WHAT IS BEING ASKED: Copy, character for character, the lines from the one containing "intensity(dBm), rolling_mean, peak_envelope" through the end of the records. Leave the pictures out.

TASK INPUTS:

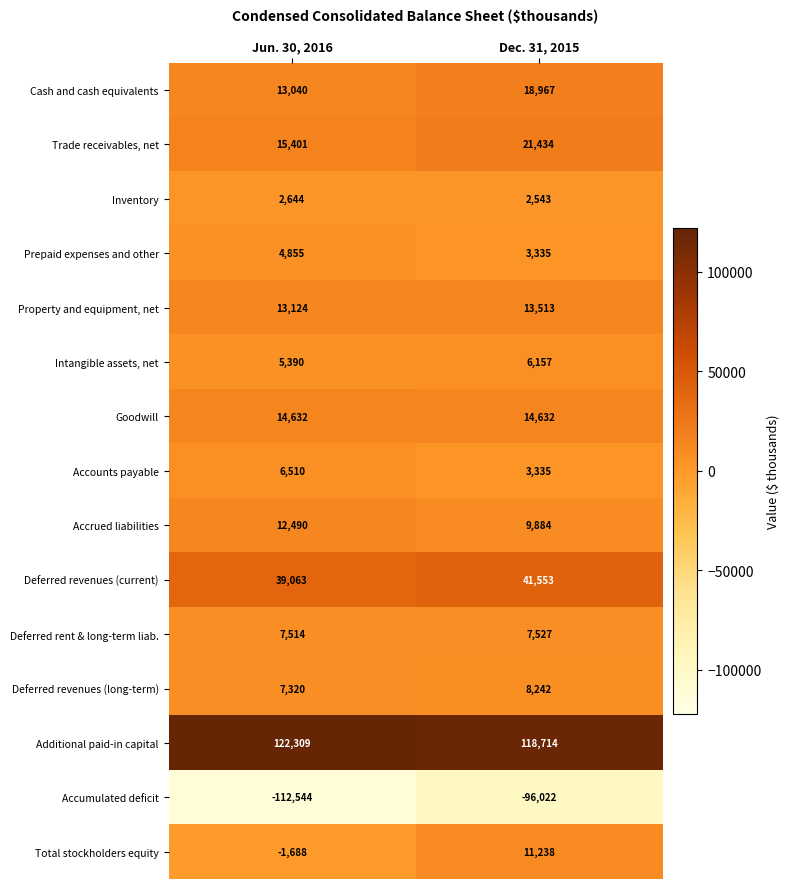

Reading right to left, what are all the values shown in this chart?

Cash and cash equivalents: Dec. 31, 2015=18967	Jun. 30, 2016=13040
Trade receivables, net: Dec. 31, 2015=21434	Jun. 30, 2016=15401
Inventory: Dec. 31, 2015=2543	Jun. 30, 2016=2644
Prepaid expenses and other: Dec. 31, 2015=3335	Jun. 30, 2016=4855
Property and equipment, net: Dec. 31, 2015=13513	Jun. 30, 2016=13124
Intangible assets, net: Dec. 31, 2015=6157	Jun. 30, 2016=5390
Goodwill: Dec. 31, 2015=14632	Jun. 30, 2016=14632
Accounts payable: Dec. 31, 2015=3335	Jun. 30, 2016=6510
Accrued liabilities: Dec. 31, 2015=9884	Jun. 30, 2016=12490
Deferred revenues (current): Dec. 31, 2015=41553	Jun. 30, 2016=39063
Deferred rent & long-term liab.: Dec. 31, 2015=7527	Jun. 30, 2016=7514
Deferred revenues (long-term): Dec. 31, 2015=8242	Jun. 30, 2016=7320
Additional paid-in capital: Dec. 31, 2015=118714	Jun. 30, 2016=122309
Accumulated deficit: Dec. 31, 2015=-96022	Jun. 30, 2016=-112544
Total stockholders equity: Dec. 31, 2015=11238	Jun. 30, 2016=-1688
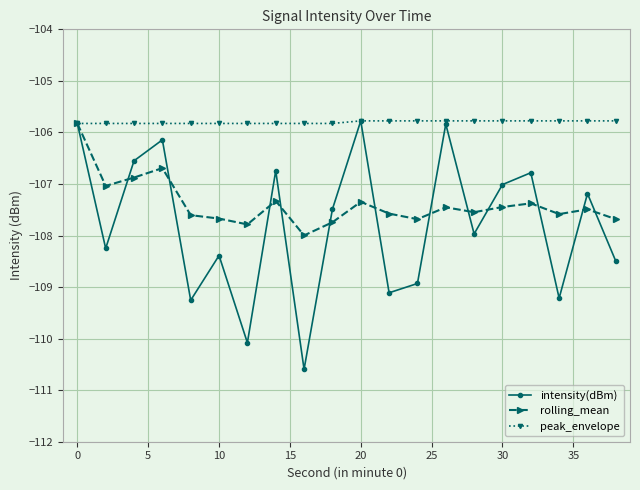

What are all the series names shown in the legend?

intensity(dBm), rolling_mean, peak_envelope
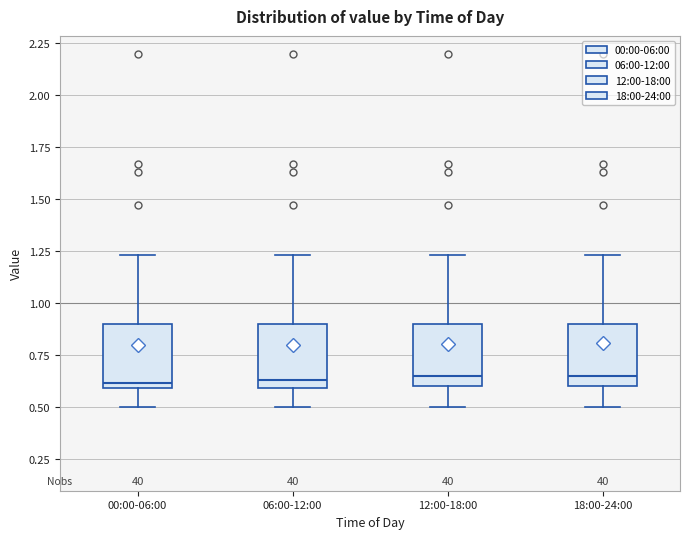

Reading left to right, transcribe this box plot: for each box, give where its median line is, the range the box spans, and where its two whiskers end, as read against the y-axis. The values are not printed on the chart, so give them approximately, as read against the axis.

00:00-06:00: median 0.60 (just above the box's lower edge), box 0.60 to 0.90, whiskers 0.50 to 1.25
06:00-12:00: median 0.65, box 0.60 to 0.90, whiskers 0.50 to 1.25
12:00-18:00: median 0.65, box 0.60 to 0.90, whiskers 0.50 to 1.25
18:00-24:00: median 0.65, box 0.60 to 0.90, whiskers 0.50 to 1.25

ANSWER BOX:
intensity(dBm), rolling_mean, peak_envelope

Reading left to right, transcribe this box plot: for each box, give where its median line is, the range the box spans, and where its two whiskers end, as read against the y-axis. The values are not printed on the chart, so give them approximately, as read against the axis.

00:00-06:00: median 0.60 (just above the box's lower edge), box 0.60 to 0.90, whiskers 0.50 to 1.25
06:00-12:00: median 0.65, box 0.60 to 0.90, whiskers 0.50 to 1.25
12:00-18:00: median 0.65, box 0.60 to 0.90, whiskers 0.50 to 1.25
18:00-24:00: median 0.65, box 0.60 to 0.90, whiskers 0.50 to 1.25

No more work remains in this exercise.